##### Testo

Premi Oscar: miglior film “I segni del cuore. Coda”. Attori Jessica Chastain e Will Smith. La regia è donna con Jane Campion per “Il potere del cane”

Giù il sipario sul Dolby Theatre di Los Angeles poco dopo le cinque del mattino (ora italiana) dove si è conclusa la 94acerimonia degli Academy Awards, gli Oscar. Miglior film dell’anno è (non proprio a sorpresa) “I segni del cuore. Coda” di Sian Heder, remake del francese “La famiglia Bélier” (2014). Il film sostenuto da AppleTv+ ha conquistato la statuetta più ambita, superando il favorito “Il potere del cane” targato Netflix. La Heder conquista anche il premio per la miglior sceneggiatura non originale.
Su 12 nomination “Il potere del cane” porta a casa un solo premio, ma di peso: la regia di Jane Campion, che entra nella storia del cinema per essere la terza regista donna ad alzare la statuetta (pioniera Kathryn Bigelow, seguita di recente da Chloé Zhao).
Migliori attori. Finalmente Jessica Chastain è riuscita a conquistare, dopo diversi tentativi, il suo primo Oscar come protagonista: il ruolo della predicatrice evangelica Tammy Faye Bakker nel film “Gli occhi di Tammy Faye” ha messo d’accordo l’Academy. La Chastain ricevendo il premio ha ricordato i tanti fragili, emarginati e discriminati nel nostro difficile presente, che si abbandonano purtroppo a gesti estremi; invitando tutti ad amarsi e accettarsi, l’attrice ha ricordato l’approccio inclusivo della Faye: “Tammy ha avuto atti radicali di amore”.

##########
##### Sezione dati

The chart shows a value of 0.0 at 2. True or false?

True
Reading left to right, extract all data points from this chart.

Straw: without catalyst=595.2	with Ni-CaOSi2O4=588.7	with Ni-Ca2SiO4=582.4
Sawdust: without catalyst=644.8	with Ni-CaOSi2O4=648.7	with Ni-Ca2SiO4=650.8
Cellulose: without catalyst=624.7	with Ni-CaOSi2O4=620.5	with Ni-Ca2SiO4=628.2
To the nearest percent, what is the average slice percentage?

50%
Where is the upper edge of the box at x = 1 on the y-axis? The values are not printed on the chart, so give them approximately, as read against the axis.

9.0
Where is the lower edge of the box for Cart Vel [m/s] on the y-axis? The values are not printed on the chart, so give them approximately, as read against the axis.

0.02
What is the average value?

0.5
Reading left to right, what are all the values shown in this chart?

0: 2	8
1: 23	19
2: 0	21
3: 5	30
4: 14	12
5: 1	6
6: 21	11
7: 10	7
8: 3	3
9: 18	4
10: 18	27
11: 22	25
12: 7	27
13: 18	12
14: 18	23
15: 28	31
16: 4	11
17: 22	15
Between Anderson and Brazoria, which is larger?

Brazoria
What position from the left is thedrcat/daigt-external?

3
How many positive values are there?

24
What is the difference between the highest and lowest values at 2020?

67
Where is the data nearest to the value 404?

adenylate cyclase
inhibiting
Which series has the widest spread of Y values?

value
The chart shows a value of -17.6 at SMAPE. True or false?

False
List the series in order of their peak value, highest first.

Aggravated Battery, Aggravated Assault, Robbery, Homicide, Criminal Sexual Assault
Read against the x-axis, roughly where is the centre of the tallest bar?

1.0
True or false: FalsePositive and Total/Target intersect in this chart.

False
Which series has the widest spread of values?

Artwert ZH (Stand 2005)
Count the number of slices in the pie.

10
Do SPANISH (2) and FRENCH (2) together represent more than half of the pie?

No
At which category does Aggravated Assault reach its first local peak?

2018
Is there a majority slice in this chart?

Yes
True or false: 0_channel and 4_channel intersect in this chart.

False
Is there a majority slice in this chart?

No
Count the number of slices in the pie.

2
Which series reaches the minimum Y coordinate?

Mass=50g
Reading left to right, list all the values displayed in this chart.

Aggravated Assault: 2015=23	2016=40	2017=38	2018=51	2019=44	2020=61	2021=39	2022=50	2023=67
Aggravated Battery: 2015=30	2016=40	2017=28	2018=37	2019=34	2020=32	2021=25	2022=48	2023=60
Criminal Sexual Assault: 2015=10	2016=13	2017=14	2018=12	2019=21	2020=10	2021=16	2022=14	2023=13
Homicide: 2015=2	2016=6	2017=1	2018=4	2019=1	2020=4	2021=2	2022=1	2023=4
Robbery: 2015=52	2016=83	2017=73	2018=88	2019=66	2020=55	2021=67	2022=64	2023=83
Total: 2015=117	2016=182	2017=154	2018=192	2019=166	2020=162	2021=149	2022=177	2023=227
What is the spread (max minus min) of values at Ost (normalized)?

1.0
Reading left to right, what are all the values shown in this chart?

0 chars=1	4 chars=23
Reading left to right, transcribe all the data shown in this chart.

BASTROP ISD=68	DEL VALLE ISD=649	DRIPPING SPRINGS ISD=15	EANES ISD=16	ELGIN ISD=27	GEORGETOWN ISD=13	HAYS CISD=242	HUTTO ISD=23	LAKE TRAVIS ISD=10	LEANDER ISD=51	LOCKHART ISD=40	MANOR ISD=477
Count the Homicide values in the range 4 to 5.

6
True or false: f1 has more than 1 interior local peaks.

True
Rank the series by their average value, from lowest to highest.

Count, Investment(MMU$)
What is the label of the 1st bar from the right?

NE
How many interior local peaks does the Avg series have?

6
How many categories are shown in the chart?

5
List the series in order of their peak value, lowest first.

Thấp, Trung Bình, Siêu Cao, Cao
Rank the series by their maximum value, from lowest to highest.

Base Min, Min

##########

Obiettivo dell'esercizio: Indica quale ruolo, secondo il testo sugli Oscar, ha fatto vincere a Jessica Chastain il suo primo Oscar come protagonista. Le righe sono materiale a sé, distinto dal testo.

Soluzione dell'esercizio: Il ruolo della predicatrice evangelica Tammy Faye Bakker nel film "Gli occhi di Tammy Faye".